NameError: name 'nb_model' is not defined

In [4]:
y_pred_lr = lr_model.predict(X_te)

print("### Logistic Regression Performance ###")
print("Accuracy:", accuracy_score(y_test, y_pred_lr))
print(classification_report(y_test, y_pred_lr))

NameError: name 'lr_model' is not defined

In [None]:
cm_nb = confusion_matrix(y_test, y_pred_nb, labels=nb_model.classes_)
plt.figure(figsize=(10,8))
sns.heatmap(cm_nb, annot=True, fmt="d",
            xticklabels=nb_model.classes_,
            yticklabels=nb_model.classes_)
plt.title("Naive Bayes Confusion Matrix")
plt.ylabel("True Genre")
plt.xlabel("Predicted Genre")
plt.show()

In [None]:
cm_lr = confusion_matrix(y_test, y_pred_lr, labels=lr_model.classes_)
plt.figure(figsize=(10,8))
sns.heatmap(cm_lr, annot=True, fmt="d",
            xticklabels=lr_model.classes_,
            yticklabels=lr_model.classes_)
plt.title("Logistic Regression Confusion Matrix")
plt.ylabel("True Genre")
plt.xlabel("Predicted Genre")
plt.show()

In [5]:
# Extract and display top/bottom genres by F1-score for both models
from sklearn.metrics import classification_report
import pandas as pd

def get_f1_df(y_true, y_pred, model_name):
    report = classification_report(y_true, y_pred, output_dict=True)
    df = pd.DataFrame(report).T
    df = df[df.index.isin(y_true.unique())]  # Only keep actual genres
    df['model'] = model_name
    return df[['f1-score', 'precision', 'recall', 'support', 'model']]

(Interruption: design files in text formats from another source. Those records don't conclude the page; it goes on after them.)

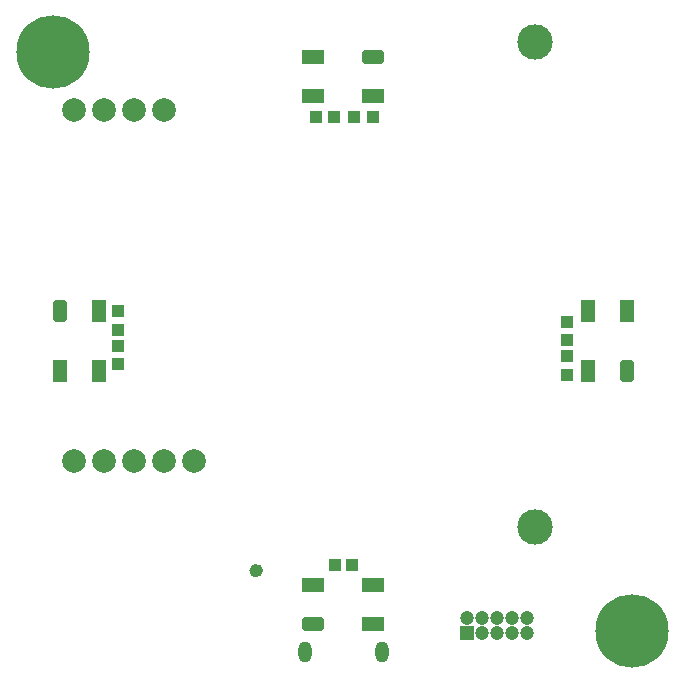
<source format=gbs>
G04*
G04 #@! TF.GenerationSoftware,Altium Limited,Altium Designer,18.1.6 (161)*
G04*
G04 Layer_Color=16711935*
%FSLAX44Y44*%
%MOMM*%
G71*
G01*
G75*
%ADD47R,1.1232X1.1332*%
%ADD53R,0.9932X1.1332*%
%ADD66R,1.1332X0.9932*%
%ADD68R,1.1332X1.1232*%
%ADD70O,1.1032X1.8032*%
%ADD71C,1.2032*%
%ADD72R,1.2032X1.2032*%
%ADD73C,3.0032*%
%ADD74C,2.0032*%
%ADD96C,0.6096*%
%ADD97C,0.4032*%
%ADD98R,1.2032X1.9032*%
%ADD99R,1.2032X1.9032*%
G04:AMPARAMS|DCode=100|XSize=1.9032mm|YSize=1.2032mm|CornerRadius=0.3516mm|HoleSize=0mm|Usage=FLASHONLY|Rotation=270.000|XOffset=0mm|YOffset=0mm|HoleType=Round|Shape=RoundedRectangle|*
%AMROUNDEDRECTD100*
21,1,1.9032,0.5000,0,0,270.0*
21,1,1.2000,1.2032,0,0,270.0*
1,1,0.7032,-0.2500,-0.6000*
1,1,0.7032,-0.2500,0.6000*
1,1,0.7032,0.2500,0.6000*
1,1,0.7032,0.2500,-0.6000*
%
%ADD100ROUNDEDRECTD100*%
%ADD101R,1.9032X1.2032*%
%ADD102R,1.9032X1.2032*%
G04:AMPARAMS|DCode=103|XSize=1.9032mm|YSize=1.2032mm|CornerRadius=0.3516mm|HoleSize=0mm|Usage=FLASHONLY|Rotation=180.000|XOffset=0mm|YOffset=0mm|HoleType=Round|Shape=RoundedRectangle|*
%AMROUNDEDRECTD103*
21,1,1.9032,0.5000,0,0,180.0*
21,1,1.2000,1.2032,0,0,180.0*
1,1,0.7032,-0.6000,0.2500*
1,1,0.7032,0.6000,0.2500*
1,1,0.7032,0.6000,-0.2500*
1,1,0.7032,-0.6000,-0.2500*
%
%ADD103ROUNDEDRECTD103*%
%ADD104C,6.2032*%
G54D47*
X268450Y86000D02*
D03*
X283550D02*
D03*
X268100Y465000D02*
D03*
X253000D02*
D03*
G54D53*
X285000D02*
D03*
X301400D02*
D03*
G54D66*
X465000Y246800D02*
D03*
Y263200D02*
D03*
X85000Y285000D02*
D03*
Y301400D02*
D03*
G54D68*
X465000Y291550D02*
D03*
Y276450D02*
D03*
X85000Y256000D02*
D03*
Y271100D02*
D03*
G54D70*
X243000Y12250D02*
D03*
X309000D02*
D03*
G54D71*
X431400Y41000D02*
D03*
Y28300D02*
D03*
X418700Y41000D02*
D03*
Y28300D02*
D03*
X406000Y41000D02*
D03*
Y28300D02*
D03*
X393300Y41000D02*
D03*
Y28300D02*
D03*
X380600Y41000D02*
D03*
G54D72*
Y28300D02*
D03*
G54D73*
X438500Y528500D02*
D03*
Y118500D02*
D03*
G54D74*
X124400Y471500D02*
D03*
X99000D02*
D03*
X73600D02*
D03*
X48200D02*
D03*
X124400Y174374D02*
D03*
X99000D02*
D03*
X73600D02*
D03*
X48200D02*
D03*
X149800D02*
D03*
G54D96*
X204794Y81150D02*
G03*
X204794Y81150I-2794J0D01*
G01*
G54D97*
X202000Y84248D02*
D03*
Y78000D02*
D03*
G54D98*
X69288Y250600D02*
D03*
Y301400D02*
D03*
X482712Y250600D02*
D03*
Y301400D02*
D03*
G54D99*
X36268Y250600D02*
D03*
X515732Y301400D02*
D03*
G54D100*
X36268D02*
D03*
X515732Y250600D02*
D03*
G54D101*
X250600Y482712D02*
D03*
X301400D02*
D03*
X250600Y69288D02*
D03*
X301400D02*
D03*
G54D102*
X250600Y515732D02*
D03*
X301400Y36268D02*
D03*
G54D103*
Y515732D02*
D03*
X250600Y36268D02*
D03*
G54D104*
X520000Y30000D02*
D03*
X30000Y520000D02*
D03*
M02*

</source>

f1_nb = get_f1_df(y_test, y_pred_nb, 'Naive Bayes')
f1_lr = get_f1_df(y_test, y_pred_lr, 'Logistic Regression')

# Combine for easy comparison
f1_all = pd.concat([f1_nb, f1_lr])

# Show top 5 and bottom 5 genres by F1-score for each model
for model in f1_all['model'].unique():
    print(f"\nTop 5 genres by F1-score ({model}):")
    display(f1_all[f1_all['model'] == model].sort_values('f1-score', ascending=False).head(5))
    print(f"\nBottom 5 genres by F1-score ({model}):")
    display(f1_all[f1_all['model'] == model].sort_values('f1-score', ascending=True).head(5))

NameError: name 'y_pred_nb' is not defined

## Model Evaluation Summary

- **Overall Accuracy**: See above for both models.
- **Top-performing genres**: The genres with the highest F1-scores are likely those with more samples and clearer language patterns.
- **Genres to improve**: Genres with the lowest F1-scores may be underrepresented or have more ambiguous plot descriptions.
- **Quick hypotheses**:
    - Some genres (e.g., "Horror" or "Documentary") may underperform due to fewer samples or overlapping vocabulary with other genres.
    - Consider consolidating rare genres or using multi-label classification if plots belong to multiple genres.
    - Further balancing the dataset or aggregating similar genres could improve performance.